# Source passage:
::::
@lfs: cool that you are wordy so I feel less guilty about my lack of brevity. And you are equally awesome for sharing your time.
LFS: Shrink talk is ANNOYING, don't shrink talk...just don't sound so clinical
Me: I am super annoying. I do not hear myself talk like a shrink. A friend of mine once imitated me. At first, I was in complete shock. Then I burst out laughing. OMG, those poor people no wonder they run away. Oh well..love me or leave me.
LFS: Is he in therapy?
Me: He was hospitalised from his early 20's, labelled all kinds of things (I can only guess), heavy duty anti-psychosis meds, 10 bad years, 10 better years then 10 bad years and when I met him, he told me he had PTSD and was in therapy. Thats how I ended here and got a ptsd therapist of my own, now he says "I don't have a therapist and I don't have PTSD and I know what I need". He claims that he is stable. He is the most unstable person I have met in my life and I met plenty. Neither of us has the role of caretaker. He prides himself in managing himself. After a two month break from me, he was so changed to the better that I thought he was taking a higher dosis. Nope, he is lowering his dosis with the accept of his shrink. Ok so he does have a shrink who just medicates (free in this country), he goes to some group (I don't ask if he doesn't say) , he once mentioned a workbook, and he is done with labels.
::::
# What is expected:
Answer these questions from the post:
(a) How did the writer react when a friend imitated the writer's way of talking?
(b) What does the man now say about having a therapist and PTSD?
(c) What is the man doing with his medication dose after the two-month break?
The rows are separate material with no connection to the post.

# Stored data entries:
::::
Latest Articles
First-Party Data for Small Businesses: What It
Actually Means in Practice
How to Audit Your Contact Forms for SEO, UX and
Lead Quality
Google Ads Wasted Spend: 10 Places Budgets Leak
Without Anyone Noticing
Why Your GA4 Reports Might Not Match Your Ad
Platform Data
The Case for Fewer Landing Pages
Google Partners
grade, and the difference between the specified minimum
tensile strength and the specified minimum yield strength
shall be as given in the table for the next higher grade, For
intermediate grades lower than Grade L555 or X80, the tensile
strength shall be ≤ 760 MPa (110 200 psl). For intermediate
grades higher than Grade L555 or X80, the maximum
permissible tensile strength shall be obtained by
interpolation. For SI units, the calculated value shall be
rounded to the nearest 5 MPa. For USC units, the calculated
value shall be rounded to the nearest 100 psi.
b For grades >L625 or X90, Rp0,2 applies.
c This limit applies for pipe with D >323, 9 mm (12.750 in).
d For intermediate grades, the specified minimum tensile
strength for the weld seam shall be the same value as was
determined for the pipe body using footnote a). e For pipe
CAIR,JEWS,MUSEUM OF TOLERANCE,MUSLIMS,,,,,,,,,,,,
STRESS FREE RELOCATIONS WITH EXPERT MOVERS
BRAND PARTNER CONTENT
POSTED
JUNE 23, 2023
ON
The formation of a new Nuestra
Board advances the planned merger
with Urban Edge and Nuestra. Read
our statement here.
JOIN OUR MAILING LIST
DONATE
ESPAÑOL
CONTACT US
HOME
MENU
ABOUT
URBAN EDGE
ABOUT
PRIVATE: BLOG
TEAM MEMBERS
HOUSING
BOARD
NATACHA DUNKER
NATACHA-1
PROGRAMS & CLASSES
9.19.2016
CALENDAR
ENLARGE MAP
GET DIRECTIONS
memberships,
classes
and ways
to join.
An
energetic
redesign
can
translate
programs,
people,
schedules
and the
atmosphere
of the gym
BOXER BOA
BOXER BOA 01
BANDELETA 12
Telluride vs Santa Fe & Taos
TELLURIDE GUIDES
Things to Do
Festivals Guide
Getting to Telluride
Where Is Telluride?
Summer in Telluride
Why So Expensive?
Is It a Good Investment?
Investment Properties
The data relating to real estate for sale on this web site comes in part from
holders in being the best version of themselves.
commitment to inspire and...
::::
# Answer section:
(a) The writer was in complete shock at first and then burst out laughing.
(b) He says, "I don't have a therapist and I don't have PTSD and I know what I need."
(c) He is lowering his dose with his shrink's acceptance.